4.  Punishments (Leviticus 20)

And the inclusion of Leviticus 20 grounds us back onto the fact that we are not now establishing a holy Christian Kingdom par excellence and without blemish.  Why?  Because of the existence of punishment: only in a world of sin is there any punishment.  The outline of Leviticus 20 goes like this (with Paul Blackham’s additions of the punishment in italics):

Of giving seed to Molech, and the punishment of this crime, Lev_20:1-5. death by stoning

Of consulting wizards, etc., Lev_20:6-8. exile from the people

Of disrespect to parents, Lev_20:9. death

Of adultery, Lev_20:10. death

Of sexual intercourse with step-mother or daughter-in-law, Lev_20:11, Lev_20:12. death

Homosexual intercourse Lev 20:13. death

Marrying a mother and a daughter Lev 20:14. death by burning

Bestiality, Lev_20:15. death for human and animal

Incest Lev_20:17 shame and exile

Sexual intercourse during menstrual flow Lev 20:18 exile

Sexual intercourse with aunt/uncle Lev 20:19-20 infertility

Marriage to brother’s wife Lev 20:21 infertility

Exhortations and promises, Lev_20:22-24.

The difference between clean and unclean animals to be carefully observed, Lev_20:25.
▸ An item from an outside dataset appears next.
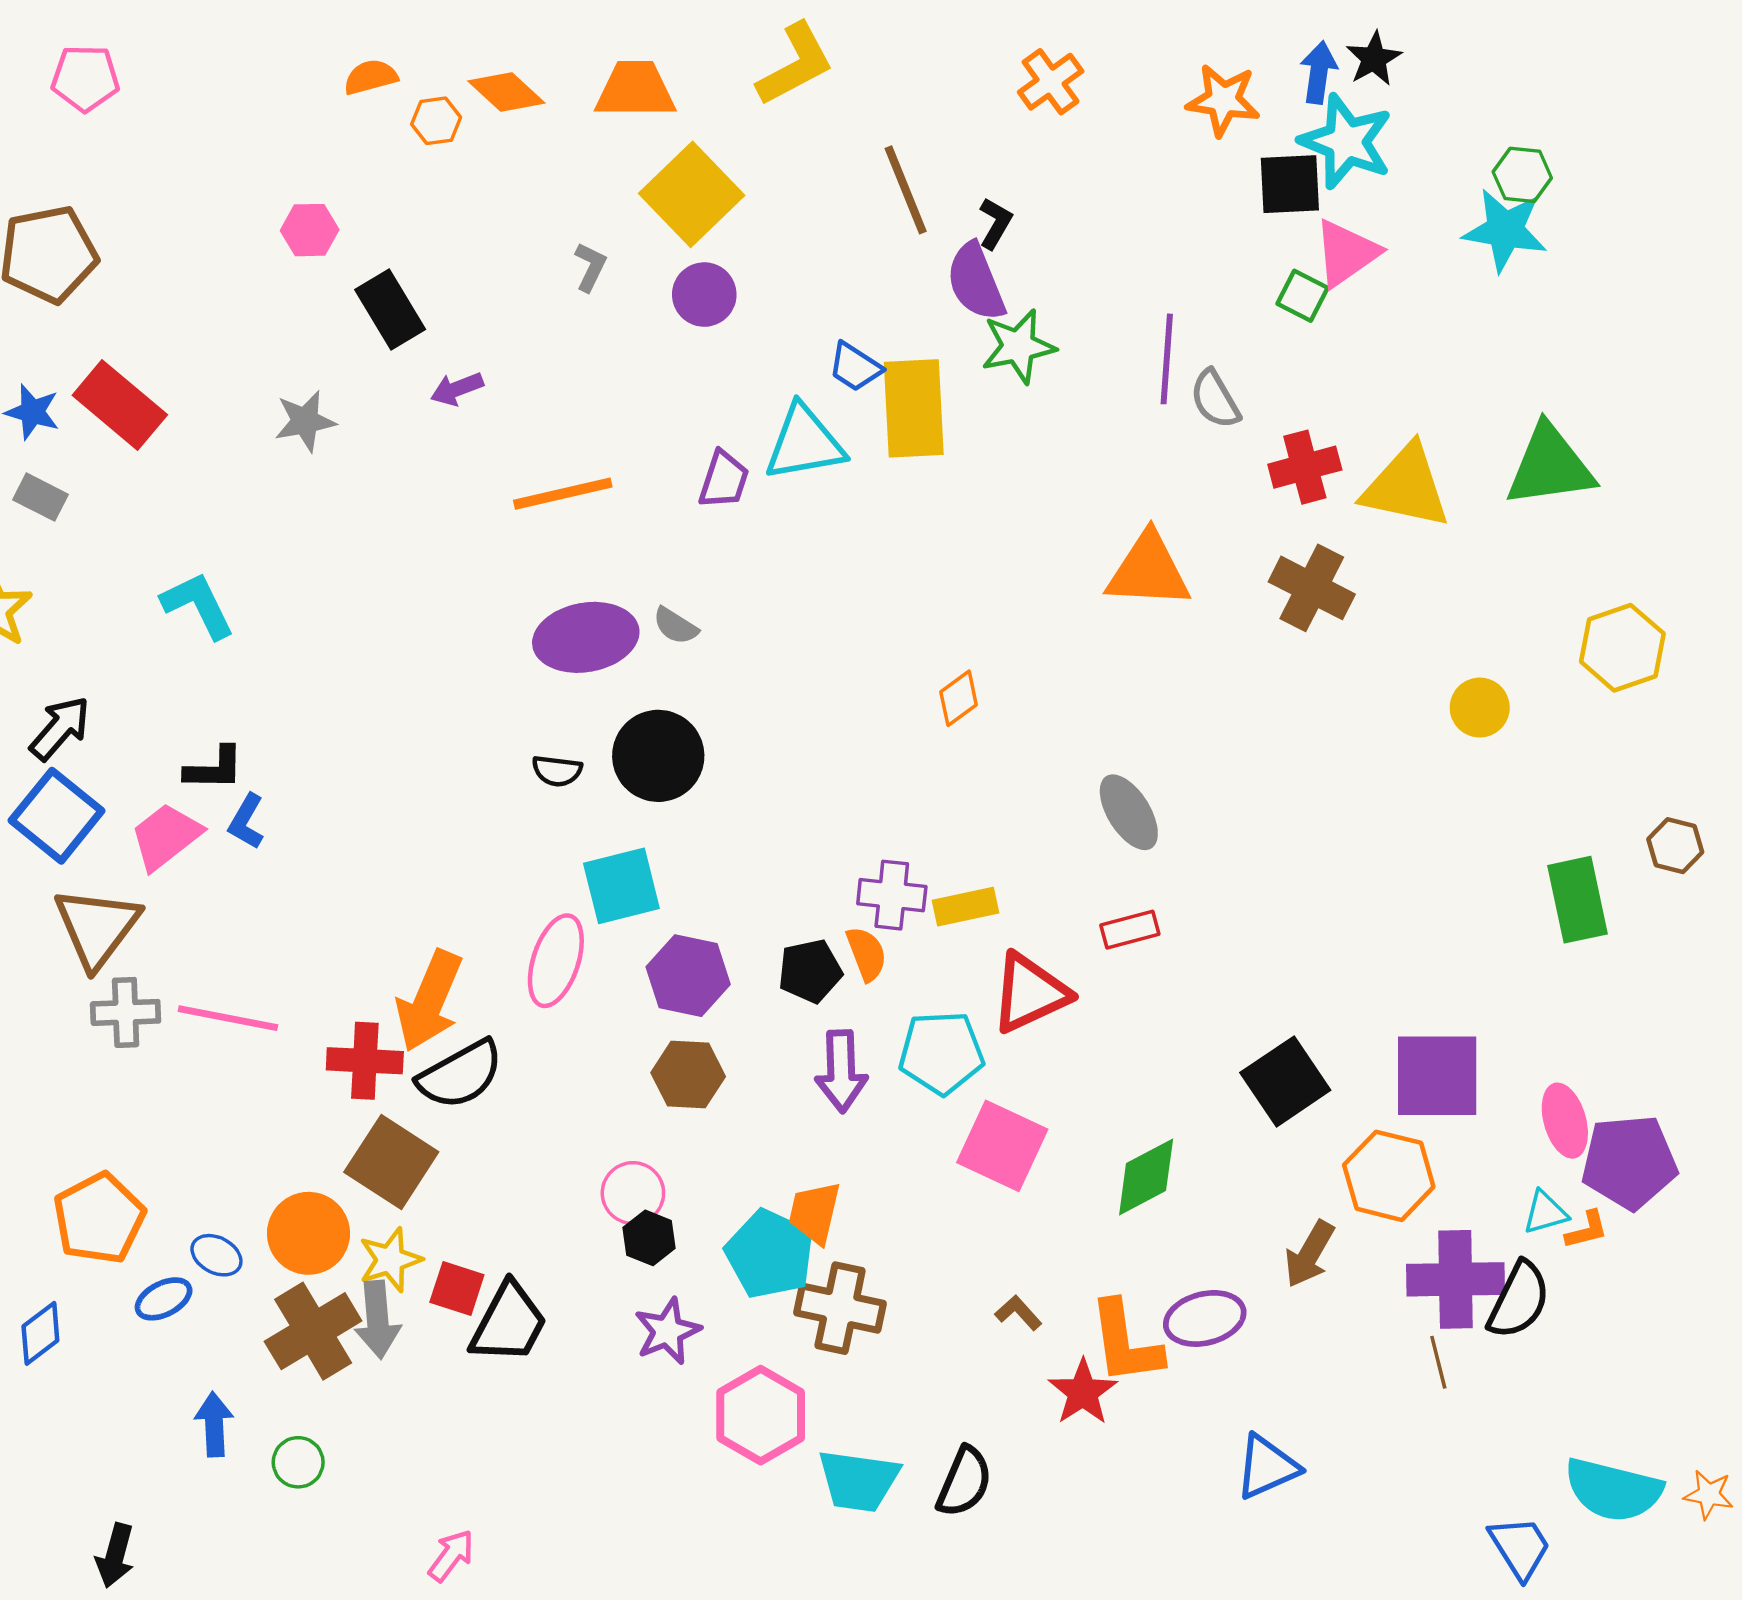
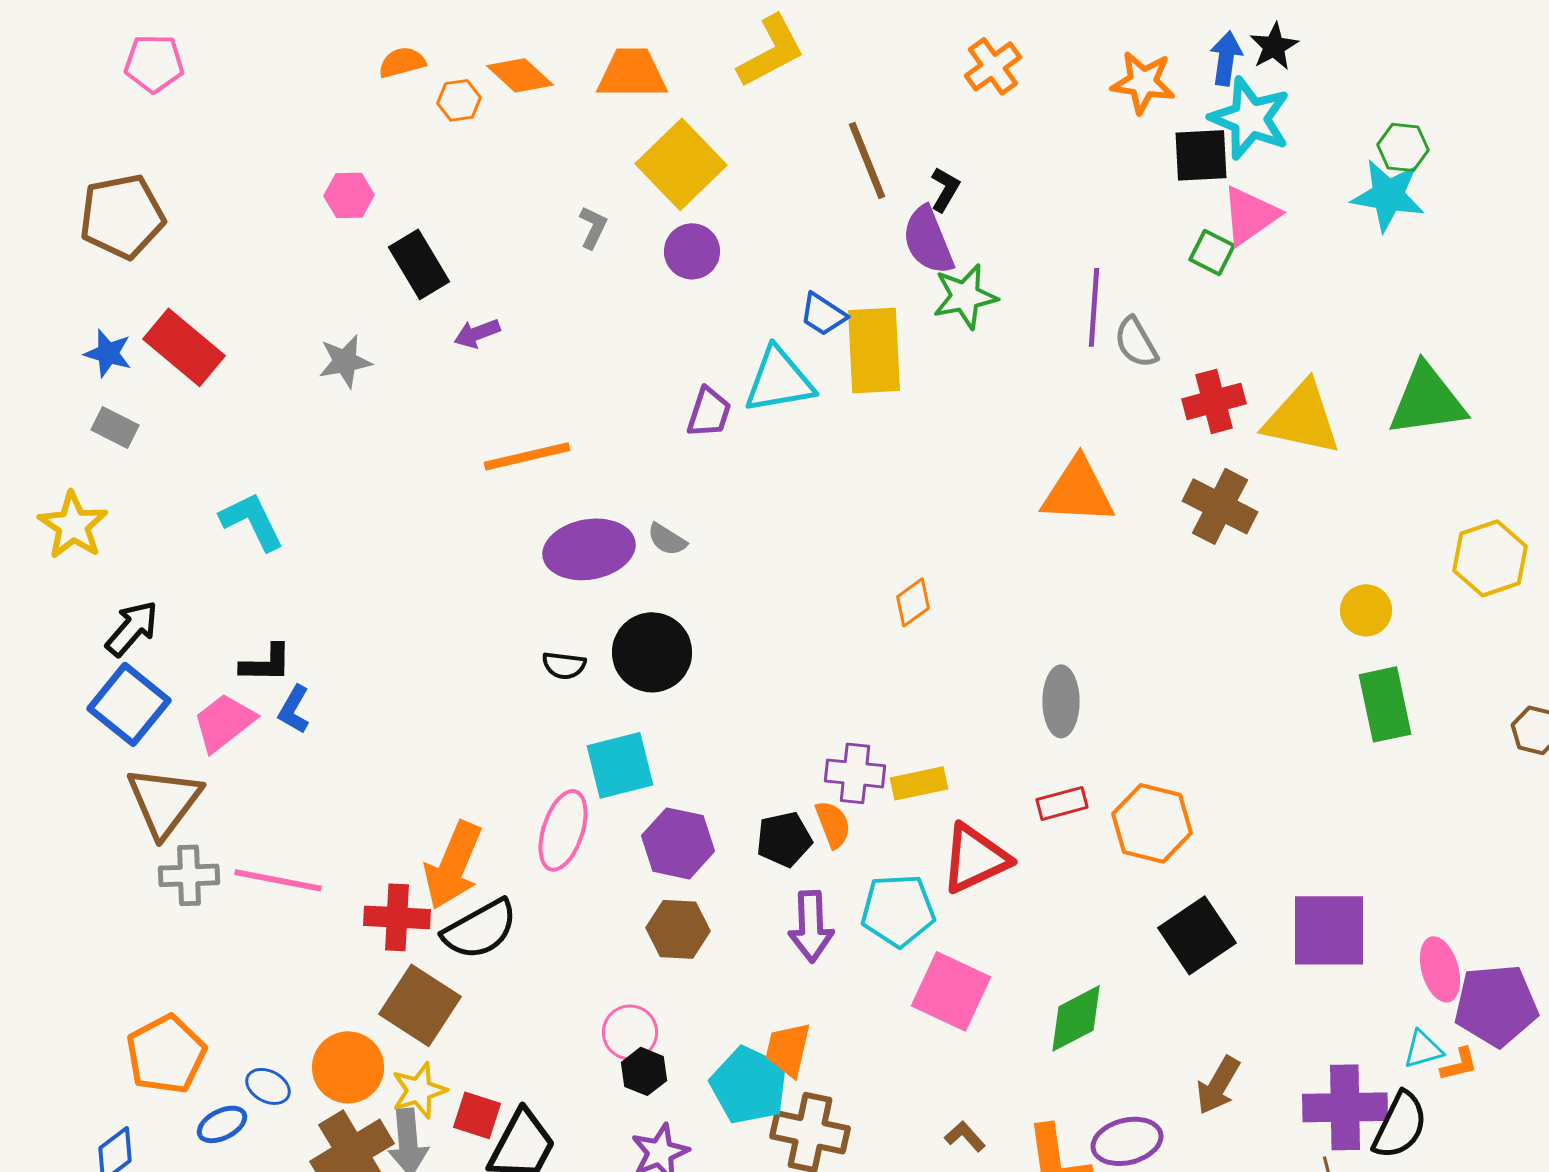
orange line: (563, 494) -> (527, 456), moved
gray ellipse: (1129, 812) -> (1061, 701), turned 32
green rectangle: (1577, 900) -> (1385, 704), moved
orange hexagon: (1389, 1176) -> (1152, 823), moved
The Israelites are separated from other nations, that they may be holy, Lev_20:26.

A repetition of the law against wizards and them that have familiar spirits, Lev_20:27. death by stoning

As the beginning of Leviticus 19 spoke of God’s holiness and Israel’s response to God’s holiness, so Leviticus 20 ends with the same holiness of the Israelites from other nations.  Chapter 20 therefore, like 19, focuses on the purity of Christian living.  The repetition of wizards, spirits and sorcery throughout Leviticus 20 is not out of place either – for the desire to be a sorcerer is a manifestation of the desire to be like God, in control of the spirits (Acts 8:9-25).

We must continually remember that throughout the Mosaic law, not one has it taught anything about works-salvation.  Everything has been following a pattern of heaven from Exodus 20 onwards (Hebrews 8:5) – not only the tabernacle, which is still at the centre of attention while these laws were taught when the Angel spoke from the tabernacle.  It is entirely symbolic that the Angel in the tabernacle is teaching the Israelites while they were either standing or sitting outside – for they also are taken up to the heavenly patterns and understand what true Christian, holistic living is when it is uncompromised.  The standards are extremely strict – to maintain true spiritual purity.  The refrain “death“, “exile” and “infertility” all stem from the same source of corruption and lack of sanctification.  Without true anger against both sin and sinner, the LORD is not proven righteous, but proven a biased God.  Such ‘extreme’ hatred against sin is entirely justified, for only God the Son himself could bear this burden to carry these repulsions on his shoulders.

Therefore, let Leviticus 20 speak the final word to us: that without Christ, there is no room for us to be self-righteous.  If you thought Leviticus 16 bombarded the message of dependence on Christ’s work, the Angel hammered the point again and again through the commandments of holistic living from chapters 17-20.  And if Leviticus 17-19 did not speak enough of true uncompromised holistic living in New Jerusalem, Leviticus 20 reminds us that there will be people who are punished for their sins. And their punishment is death, infertility, and exile.  Their punishment is simply exclusion from the community of God. Leviticus 20:3 says it best:

I will set my face against that person and will cut him off from among his people.

Do you want to be excluded for your own decision to rebel against the Holy God who knows true Justice?  Or do you want to know the meaning of true Christian freedom, and partake in the Holy Community of the Holy Trinity now, taken up in Christ, so that we can experience it physically as well as spiritually in Zion?